* [Set task 1]:
List each distinct username that heads a post in the forum thread about Daunte.
* [Set task 2]:
Please pick up the forum thread about Daunte where it stops and write the next part.

* [Passage to read]:
*-*-*

# Daunte WHOOOO!!!!!!!!!!!!



## Ron Gilmore (Jan 7, 2003)

Just sitting and watching this new kid they drafted! He moves very well has put some decent passes on target and gives me hope that Brad will only be around this year and then the reins will be passed on!!!!!


----------



## 870 XPRS (Mar 12, 2003)

Yeah, it was nice to see the poise that the he had in the pocket. I'd like to see him sliding in pre-season though, the backup Bing from Oakland tried to take his head off out there.


----------



## 870 XPRS (Mar 12, 2003)

On another note though, Jackson was pretty lucky in the fact that two of his passes about got picked and taken to the house.


----------



## Tator (Dec 10, 2005)

cmon, brad johnson....................I can't wait to see 30-40 dump passes a game all year, I hope this kid comes around a little sooner than later, or else kleinsasser/wiggins/and mr. taylor are gonna rack up some receiving yds.....


----------



## goosebusters2 (Jan 13, 2006)

*-*-*

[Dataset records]
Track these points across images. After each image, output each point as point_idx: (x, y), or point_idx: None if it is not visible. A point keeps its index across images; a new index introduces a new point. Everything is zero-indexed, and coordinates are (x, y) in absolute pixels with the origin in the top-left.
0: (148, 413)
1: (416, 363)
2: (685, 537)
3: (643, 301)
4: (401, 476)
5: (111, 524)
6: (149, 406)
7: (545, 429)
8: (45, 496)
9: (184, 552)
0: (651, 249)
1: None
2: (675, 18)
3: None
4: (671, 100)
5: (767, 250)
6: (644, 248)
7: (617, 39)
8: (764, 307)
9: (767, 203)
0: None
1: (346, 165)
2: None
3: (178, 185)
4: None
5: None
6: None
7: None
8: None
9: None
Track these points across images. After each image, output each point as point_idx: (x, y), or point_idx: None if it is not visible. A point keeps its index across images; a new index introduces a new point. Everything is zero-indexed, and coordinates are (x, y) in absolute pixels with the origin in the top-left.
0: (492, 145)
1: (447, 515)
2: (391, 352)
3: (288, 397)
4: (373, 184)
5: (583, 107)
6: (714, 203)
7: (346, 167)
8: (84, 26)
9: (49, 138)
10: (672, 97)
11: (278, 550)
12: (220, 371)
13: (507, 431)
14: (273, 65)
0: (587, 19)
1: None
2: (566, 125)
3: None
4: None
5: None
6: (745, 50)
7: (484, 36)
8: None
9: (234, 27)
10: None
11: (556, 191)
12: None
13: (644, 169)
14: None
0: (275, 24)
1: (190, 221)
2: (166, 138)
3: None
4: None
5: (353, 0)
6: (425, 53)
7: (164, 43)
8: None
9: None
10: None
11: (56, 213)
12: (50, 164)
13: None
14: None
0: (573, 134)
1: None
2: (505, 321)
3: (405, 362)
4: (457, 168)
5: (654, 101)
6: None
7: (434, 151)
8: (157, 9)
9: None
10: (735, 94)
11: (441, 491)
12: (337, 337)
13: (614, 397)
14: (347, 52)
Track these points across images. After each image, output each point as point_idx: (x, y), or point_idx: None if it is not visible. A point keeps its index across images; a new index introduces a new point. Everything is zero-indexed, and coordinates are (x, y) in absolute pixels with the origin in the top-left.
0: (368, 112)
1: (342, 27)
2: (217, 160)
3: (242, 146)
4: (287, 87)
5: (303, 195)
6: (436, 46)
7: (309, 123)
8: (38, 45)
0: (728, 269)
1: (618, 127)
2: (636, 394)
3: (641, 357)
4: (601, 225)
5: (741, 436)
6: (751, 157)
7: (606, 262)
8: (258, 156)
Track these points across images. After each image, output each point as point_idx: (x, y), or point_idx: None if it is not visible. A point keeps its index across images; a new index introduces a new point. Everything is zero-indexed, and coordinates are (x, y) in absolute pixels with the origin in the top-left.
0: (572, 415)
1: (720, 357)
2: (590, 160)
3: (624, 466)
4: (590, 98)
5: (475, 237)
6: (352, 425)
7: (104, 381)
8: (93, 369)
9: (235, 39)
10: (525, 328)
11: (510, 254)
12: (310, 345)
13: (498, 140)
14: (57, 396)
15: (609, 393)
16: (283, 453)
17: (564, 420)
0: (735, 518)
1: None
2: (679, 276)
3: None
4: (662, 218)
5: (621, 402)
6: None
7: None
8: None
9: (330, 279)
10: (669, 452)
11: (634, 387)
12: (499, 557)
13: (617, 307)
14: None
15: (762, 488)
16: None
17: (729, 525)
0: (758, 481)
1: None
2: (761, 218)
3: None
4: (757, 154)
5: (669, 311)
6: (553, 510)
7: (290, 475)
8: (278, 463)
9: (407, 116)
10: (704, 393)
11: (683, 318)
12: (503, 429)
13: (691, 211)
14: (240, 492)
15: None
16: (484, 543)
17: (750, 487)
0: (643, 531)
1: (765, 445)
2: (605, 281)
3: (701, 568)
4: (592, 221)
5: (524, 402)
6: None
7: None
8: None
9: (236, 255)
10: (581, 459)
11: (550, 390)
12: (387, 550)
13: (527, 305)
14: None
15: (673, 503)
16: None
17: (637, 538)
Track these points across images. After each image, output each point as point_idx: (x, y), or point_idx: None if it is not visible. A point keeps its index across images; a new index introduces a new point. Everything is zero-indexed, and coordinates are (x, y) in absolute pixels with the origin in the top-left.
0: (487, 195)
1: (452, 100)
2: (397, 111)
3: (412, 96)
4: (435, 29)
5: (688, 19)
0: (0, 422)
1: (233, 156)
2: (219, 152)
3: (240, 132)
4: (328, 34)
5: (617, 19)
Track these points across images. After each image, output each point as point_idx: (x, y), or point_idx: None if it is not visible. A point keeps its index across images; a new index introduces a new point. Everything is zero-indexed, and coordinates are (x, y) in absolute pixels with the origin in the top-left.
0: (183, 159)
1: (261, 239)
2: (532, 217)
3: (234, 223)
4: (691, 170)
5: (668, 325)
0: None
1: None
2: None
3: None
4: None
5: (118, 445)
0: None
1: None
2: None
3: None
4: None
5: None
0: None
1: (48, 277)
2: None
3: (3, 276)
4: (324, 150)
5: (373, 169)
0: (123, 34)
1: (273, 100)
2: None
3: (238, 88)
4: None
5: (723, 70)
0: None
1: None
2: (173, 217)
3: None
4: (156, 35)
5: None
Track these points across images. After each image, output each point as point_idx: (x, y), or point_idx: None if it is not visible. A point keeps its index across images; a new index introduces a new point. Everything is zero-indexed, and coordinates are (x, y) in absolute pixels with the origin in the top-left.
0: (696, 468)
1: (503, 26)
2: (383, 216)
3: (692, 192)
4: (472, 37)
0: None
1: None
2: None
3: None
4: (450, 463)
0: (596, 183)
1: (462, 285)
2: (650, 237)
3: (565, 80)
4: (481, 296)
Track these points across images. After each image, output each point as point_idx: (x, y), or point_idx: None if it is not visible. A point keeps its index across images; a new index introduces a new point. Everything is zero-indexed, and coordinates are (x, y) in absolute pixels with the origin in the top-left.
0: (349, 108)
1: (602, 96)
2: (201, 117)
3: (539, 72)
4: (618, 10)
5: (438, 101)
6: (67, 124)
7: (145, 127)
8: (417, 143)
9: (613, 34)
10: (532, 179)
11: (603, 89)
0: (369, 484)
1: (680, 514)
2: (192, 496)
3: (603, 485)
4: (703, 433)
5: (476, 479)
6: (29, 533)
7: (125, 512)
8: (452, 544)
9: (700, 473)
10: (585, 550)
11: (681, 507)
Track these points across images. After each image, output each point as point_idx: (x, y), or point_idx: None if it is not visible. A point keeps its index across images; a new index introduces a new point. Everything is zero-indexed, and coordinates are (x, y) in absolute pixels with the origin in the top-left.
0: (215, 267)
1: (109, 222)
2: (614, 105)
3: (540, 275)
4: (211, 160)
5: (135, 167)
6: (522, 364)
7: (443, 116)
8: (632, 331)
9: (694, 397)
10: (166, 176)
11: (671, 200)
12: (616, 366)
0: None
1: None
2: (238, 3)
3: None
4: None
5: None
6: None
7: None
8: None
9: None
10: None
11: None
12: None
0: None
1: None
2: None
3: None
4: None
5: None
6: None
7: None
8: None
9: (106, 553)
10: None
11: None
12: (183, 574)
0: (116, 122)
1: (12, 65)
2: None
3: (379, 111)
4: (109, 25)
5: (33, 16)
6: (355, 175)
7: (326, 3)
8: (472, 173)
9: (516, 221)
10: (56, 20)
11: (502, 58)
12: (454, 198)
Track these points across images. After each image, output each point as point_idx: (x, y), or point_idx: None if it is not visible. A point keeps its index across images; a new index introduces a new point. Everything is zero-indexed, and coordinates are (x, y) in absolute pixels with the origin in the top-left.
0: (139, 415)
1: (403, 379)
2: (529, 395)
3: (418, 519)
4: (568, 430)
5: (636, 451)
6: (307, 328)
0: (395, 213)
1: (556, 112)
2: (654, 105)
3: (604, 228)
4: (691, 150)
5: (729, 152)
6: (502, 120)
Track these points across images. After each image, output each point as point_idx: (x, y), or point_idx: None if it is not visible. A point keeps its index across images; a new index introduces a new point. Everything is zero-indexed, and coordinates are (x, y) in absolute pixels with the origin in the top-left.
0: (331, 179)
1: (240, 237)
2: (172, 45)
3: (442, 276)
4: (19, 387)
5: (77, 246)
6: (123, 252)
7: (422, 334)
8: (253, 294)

*-*-*

* [Written response 1]:
Ron Gilmore
870 XPRS
Tator
goosebusters2

* [Written response 2]:
the kid they just drafted reminds me a lot of another quaterback in the NFL, he too is left handed, similar build, and is very mobile. If you haven't figured it out I'm talking about Vick, hopefully he can be as good if not better than mike vick


----------



## Bore.224 (Mar 23, 2005)

Better hope for better than Vick, Vick will never win a Championship, just my prediction.


----------



## f.o.s. lover (Sep 27, 2004)

Look how good Daunte looked last preseason then blew ***, when you dont have to read complex defenses just about everybody looks good. Brad did win a superbowl with those dump passes.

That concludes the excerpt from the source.